Closer draws us in to the point where we are almost afraid to laugh at the genuinely funny moments because we are unable to separate ourselves enough from the drama to react. We begin to feel that even a giggle or two would disturb the tense action. 
The bare-bones quality of Little Theater functions as the perfect venue to display Marber’s multidimensional characters. By avoiding fancy set and stage concepts, set designer and senior Keith Friedlander and junior lighting and sound director Mark Williams do a fine job in developing a stark minimalist backdrop for the drama of the heroes’ love quadrangle. The black steel of the set’s furniture, built by junior Alec Longstreth, and the cheesy club music work well to communicate the play’s bleak message.
Closer is most rewarding to those who are able to relate to the characters’ intense, and often psychotic, relationship troubles. Though convincingly written and directed (the internet scene has to be seen to be believed), Marber’s play requires a serious audience willing to put themselves behind the shifting identities and graphically sexual nature of his characters.
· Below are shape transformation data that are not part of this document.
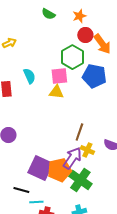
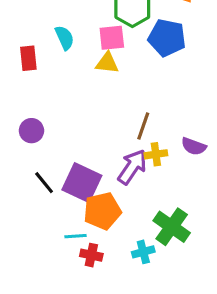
yellow cross: (87, 150) -> (156, 154), turned -32
orange pentagon: (59, 170) -> (102, 211), moved
green cross: (80, 180) -> (172, 227), moved
black line: (21, 190) -> (44, 183), moved, turned 35

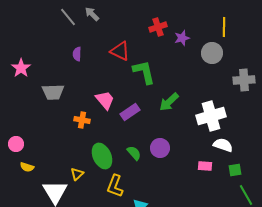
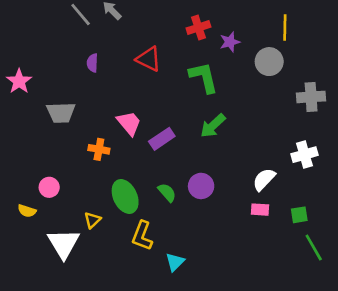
green L-shape: (144, 72) -> (204, 77), moved
white cross: (211, 116) -> (305, 155), moved, size x0.7
pink circle: (16, 144) -> (49, 187), moved
white semicircle: (223, 145) -> (264, 179), moved, turned -66

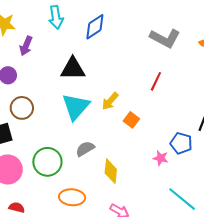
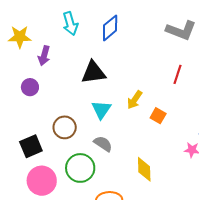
cyan triangle: (76, 107) -> (101, 110), size x0.7
brown circle: (22, 108) -> (65, 127), moved
gray semicircle: (85, 149) -> (103, 144), moved, turned 72

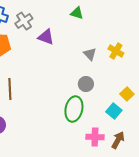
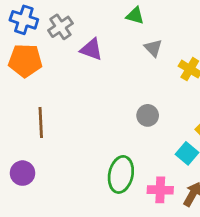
gray triangle: (90, 54) -> (153, 48), moved
green ellipse: (74, 109) -> (121, 174), moved

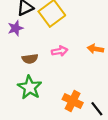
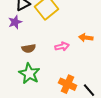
pink arrow: (60, 51) -> (62, 46), moved

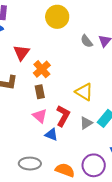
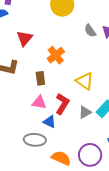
orange cross: (42, 69) -> (56, 55), moved
pink triangle: (40, 116) -> (39, 102), turned -35
gray ellipse: (30, 164) -> (35, 140), moved

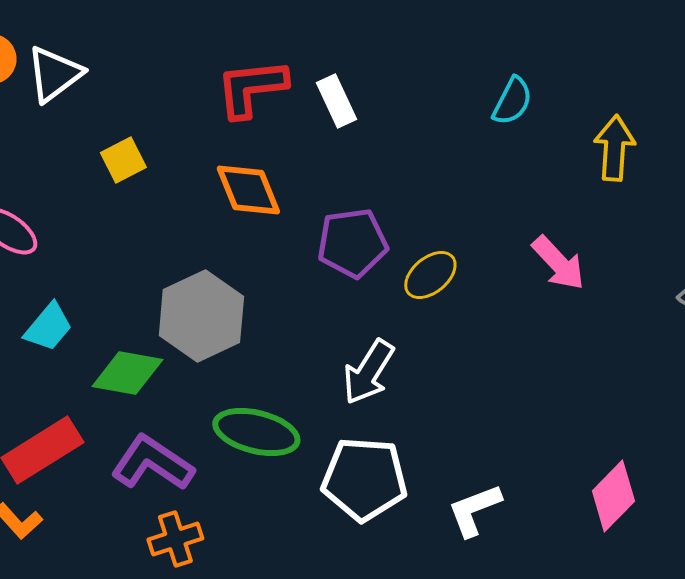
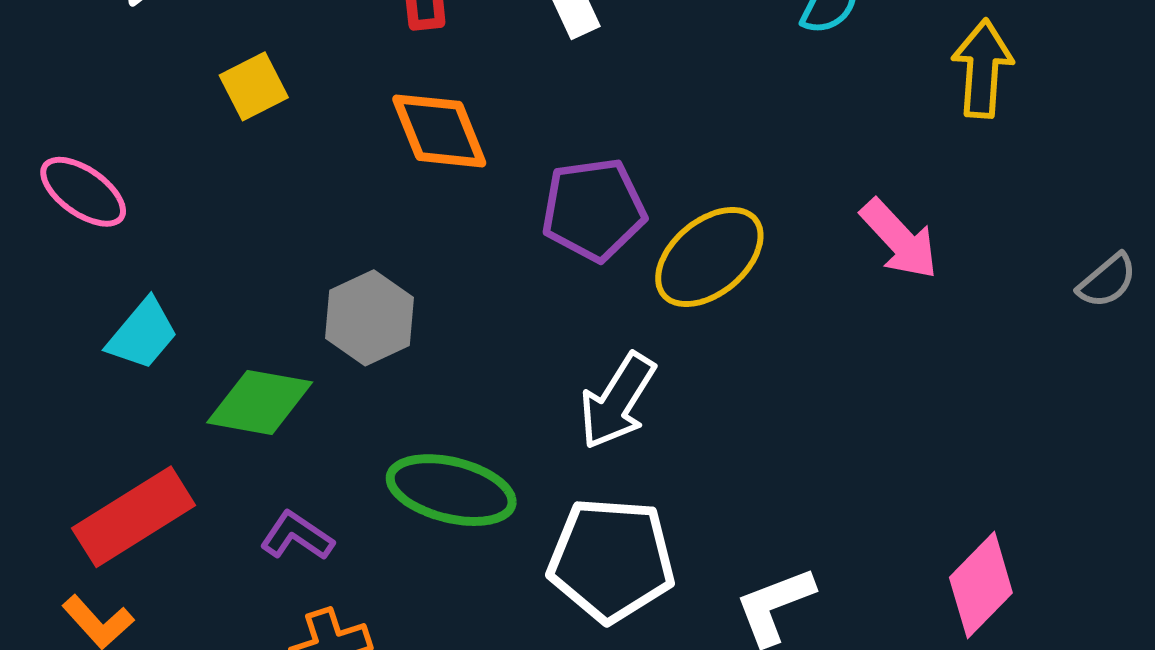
yellow ellipse: (430, 275) -> (709, 257), size x1.4
gray hexagon: (201, 316) -> (370, 318), size x0.7
purple L-shape: (152, 463) -> (297, 536), size x0.6

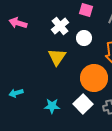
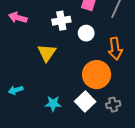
white cross: (60, 26) -> (61, 21), turned 30
yellow triangle: (57, 57) -> (47, 53), moved

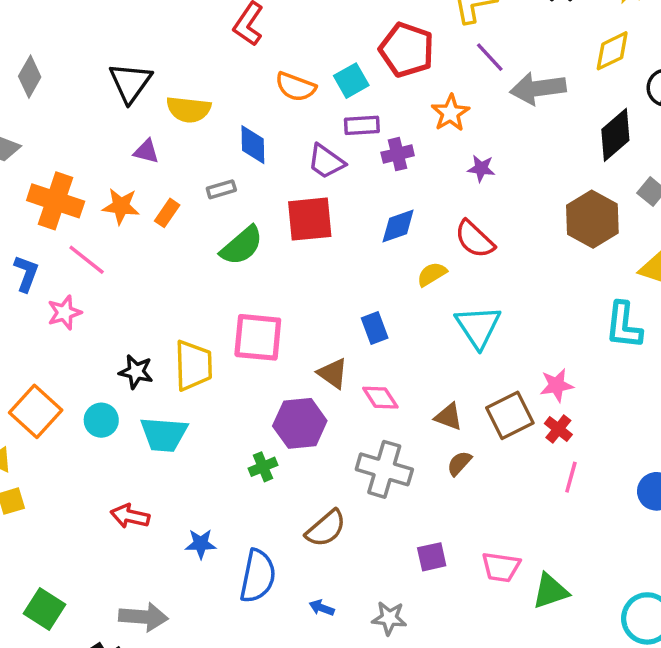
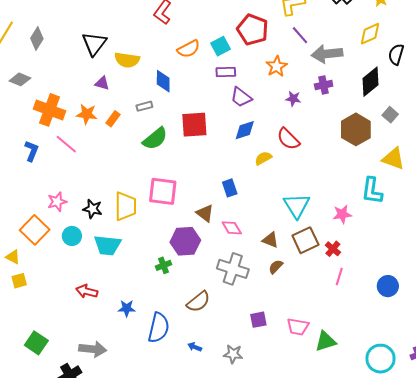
orange semicircle: (296, 87) -> (189, 49), turned -50
purple cross: (398, 154) -> (324, 85), moved
purple trapezoid: (326, 162) -> (241, 97), moved
pink star: (64, 313) -> (57, 202), moved
cyan triangle: (478, 327) -> (297, 206), moved
pink star: (557, 385) -> (342, 214), moved

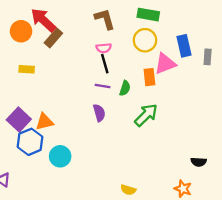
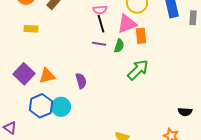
pink triangle: (165, 64) -> (127, 24), moved
purple semicircle: (99, 113) -> (81, 81), moved
blue hexagon: (30, 142) -> (41, 106), moved

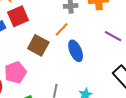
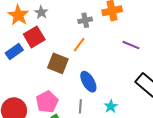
blue ellipse: (76, 51) -> (88, 82), moved
pink pentagon: (15, 72) -> (47, 102), moved

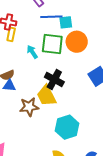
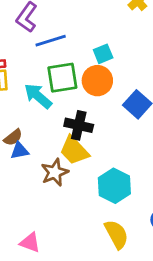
cyan square: (66, 22) -> (103, 54), moved
orange circle: (77, 42) -> (97, 81), moved
cyan arrow: (32, 52) -> (38, 96), size x1.5

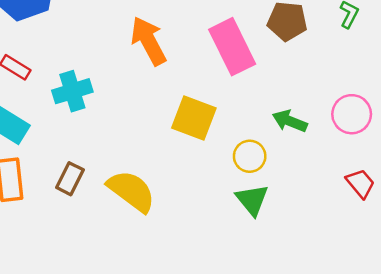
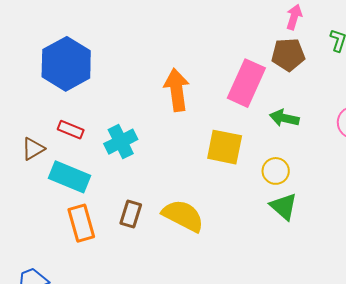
orange arrow: (149, 41) -> (177, 90), turned 30
pink rectangle: (232, 47) -> (246, 83), turned 60
green arrow: (290, 121) -> (284, 118), moved

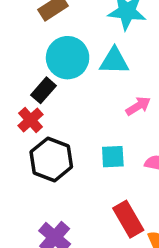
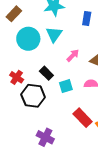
cyan triangle: (114, 61) -> (54, 34), turned -42
black rectangle: (44, 90) -> (46, 73), moved, turned -72

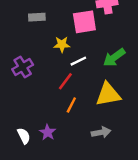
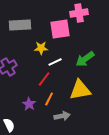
gray rectangle: (37, 17) -> (20, 25), size x1.5
purple star: (48, 132) -> (29, 104), moved
gray arrow: (101, 132) -> (62, 116), moved

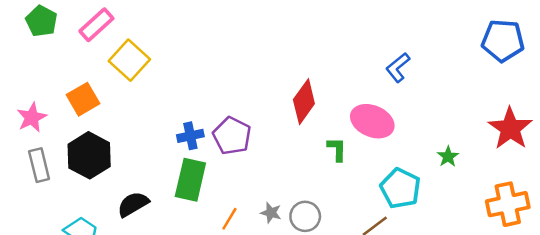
For though we may desire a clean ending, one that gives concrete answers to the questions Marber poses about love, jealousy, and identity, Closer’s cynicism just leaves us asking the same questions of ourselves. 
The play’s biggest trick may lie in its ability to seem mute on the subjects it brings up when it actually speaks volumes. Closer ultimately shows us that love, desire and identity are as individual and complex as the four characters in the drama.